* **Exercise brief**
Search the listing below for the string "class", then copy every line it appears in.

* **Task inputs**
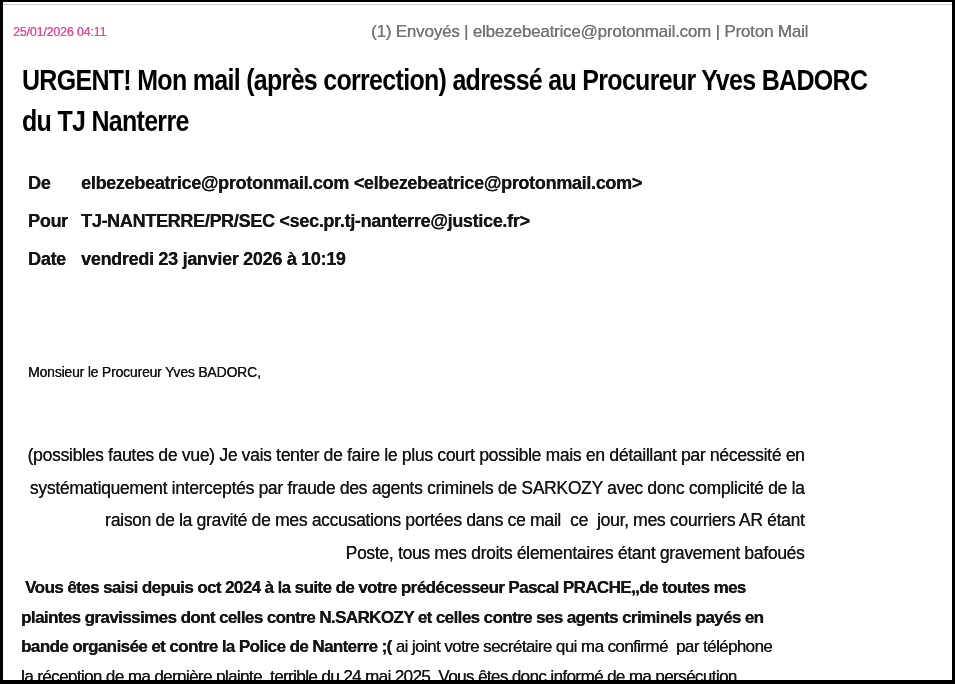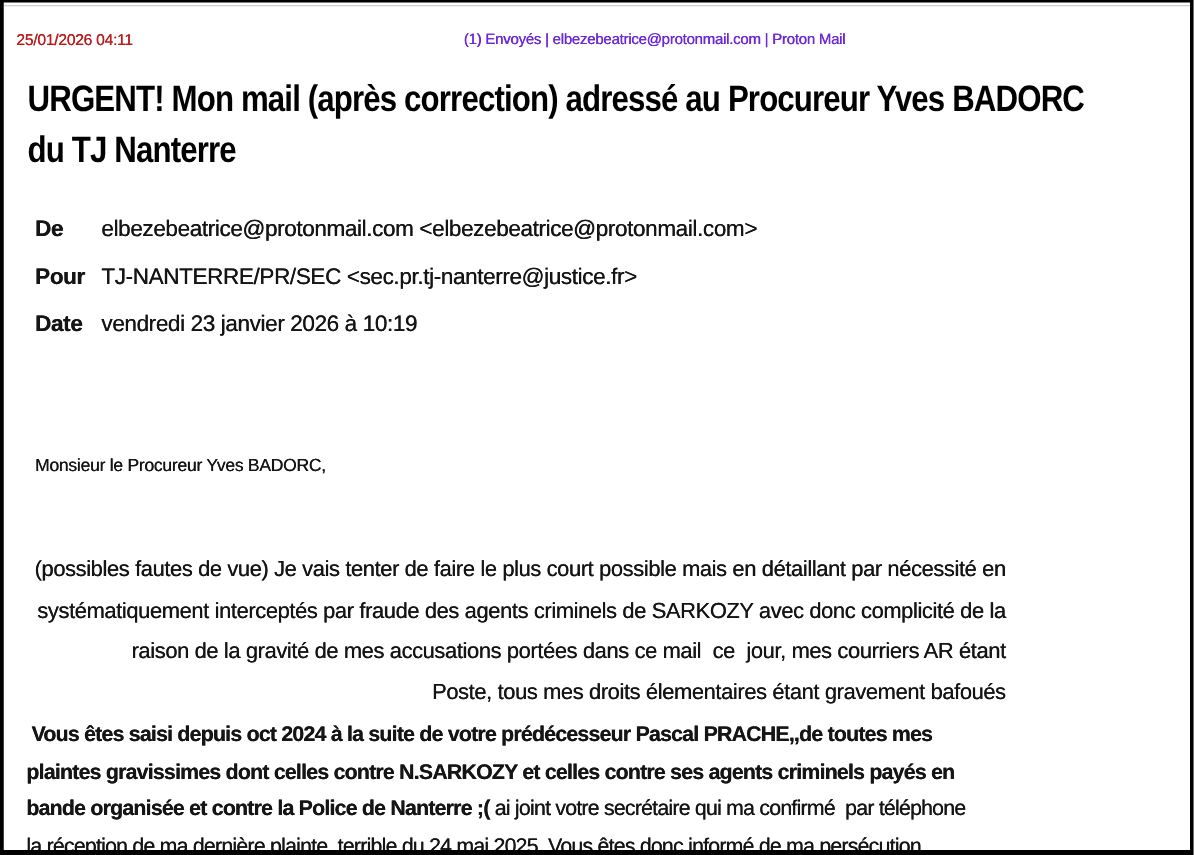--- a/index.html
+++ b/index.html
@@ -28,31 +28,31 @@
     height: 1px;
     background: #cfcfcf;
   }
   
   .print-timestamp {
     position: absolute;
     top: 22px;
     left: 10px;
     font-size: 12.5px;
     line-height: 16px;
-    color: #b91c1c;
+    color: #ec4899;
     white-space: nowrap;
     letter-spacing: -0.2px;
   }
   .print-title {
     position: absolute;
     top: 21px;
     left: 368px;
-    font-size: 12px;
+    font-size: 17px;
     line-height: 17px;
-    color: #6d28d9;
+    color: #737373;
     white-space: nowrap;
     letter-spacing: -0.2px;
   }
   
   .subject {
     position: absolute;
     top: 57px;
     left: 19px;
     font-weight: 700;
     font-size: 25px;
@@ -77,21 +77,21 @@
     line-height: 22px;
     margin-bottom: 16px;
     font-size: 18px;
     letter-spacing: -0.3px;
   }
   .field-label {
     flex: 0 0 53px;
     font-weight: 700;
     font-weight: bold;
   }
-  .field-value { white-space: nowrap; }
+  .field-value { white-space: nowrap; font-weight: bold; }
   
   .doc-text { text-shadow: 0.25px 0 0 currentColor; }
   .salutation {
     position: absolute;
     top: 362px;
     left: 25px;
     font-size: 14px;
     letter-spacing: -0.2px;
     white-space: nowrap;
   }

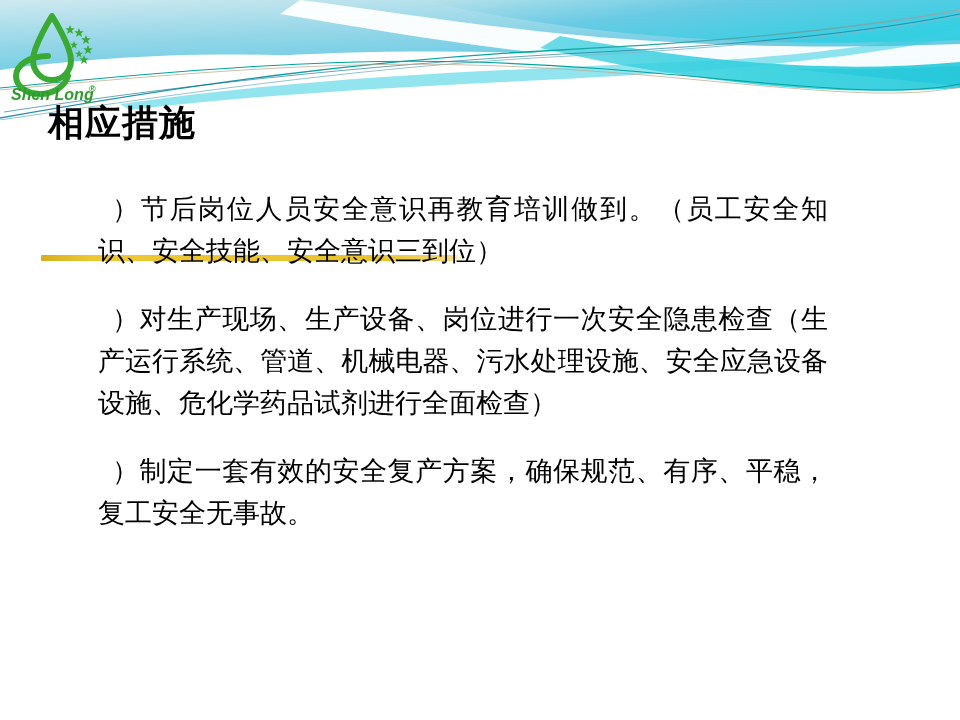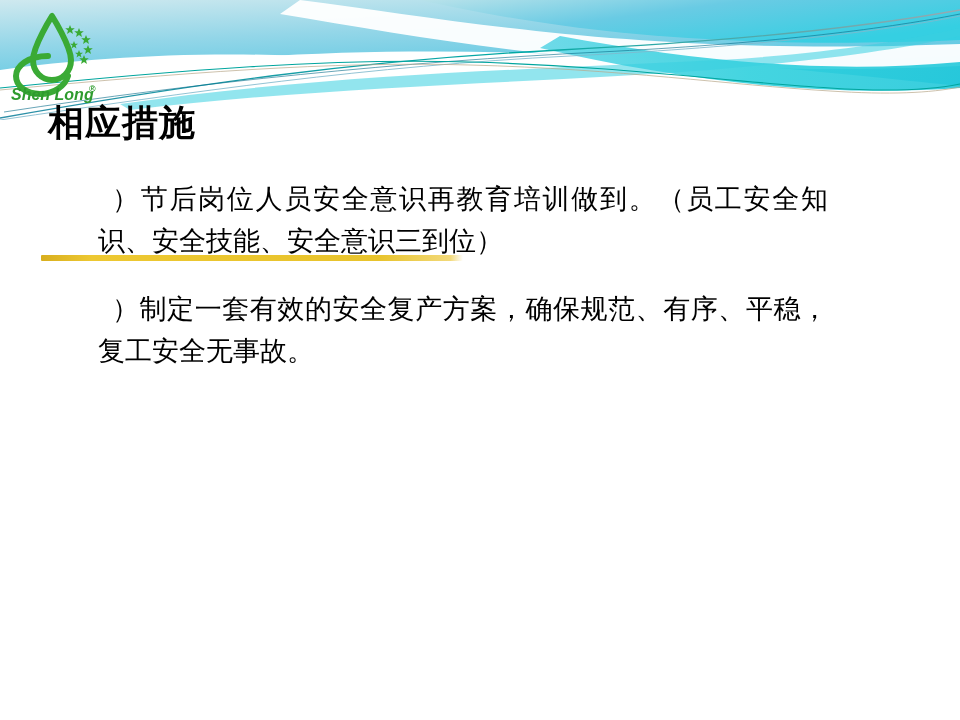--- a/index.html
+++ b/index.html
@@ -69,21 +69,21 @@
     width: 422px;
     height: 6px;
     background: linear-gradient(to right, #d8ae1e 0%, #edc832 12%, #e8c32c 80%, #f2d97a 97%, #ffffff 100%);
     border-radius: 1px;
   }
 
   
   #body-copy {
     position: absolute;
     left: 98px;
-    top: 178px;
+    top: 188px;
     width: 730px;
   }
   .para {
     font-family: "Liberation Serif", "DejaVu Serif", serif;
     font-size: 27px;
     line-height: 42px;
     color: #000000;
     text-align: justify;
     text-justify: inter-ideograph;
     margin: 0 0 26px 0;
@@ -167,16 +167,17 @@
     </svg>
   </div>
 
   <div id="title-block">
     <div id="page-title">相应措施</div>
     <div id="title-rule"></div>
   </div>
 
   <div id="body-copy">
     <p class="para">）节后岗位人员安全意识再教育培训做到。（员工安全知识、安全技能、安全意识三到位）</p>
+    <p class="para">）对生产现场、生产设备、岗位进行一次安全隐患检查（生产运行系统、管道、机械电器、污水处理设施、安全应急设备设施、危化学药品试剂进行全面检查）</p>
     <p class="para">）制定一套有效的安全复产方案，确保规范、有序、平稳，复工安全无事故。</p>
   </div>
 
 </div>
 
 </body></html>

* **Output of the task**
     <p class="para">）节后岗位人员安全意识再教育培训做到。（员工安全知识、安全技能、安全意识三到位）</p>
+    <p class="para">）对生产现场、生产设备、岗位进行一次安全隐患检查（生产运行系统、管道、机械电器、污水处理设施、安全应急设备设施、危化学药品试剂进行全面检查）</p>
     <p class="para">）制定一套有效的安全复产方案，确保规范、有序、平稳，复工安全无事故。</p>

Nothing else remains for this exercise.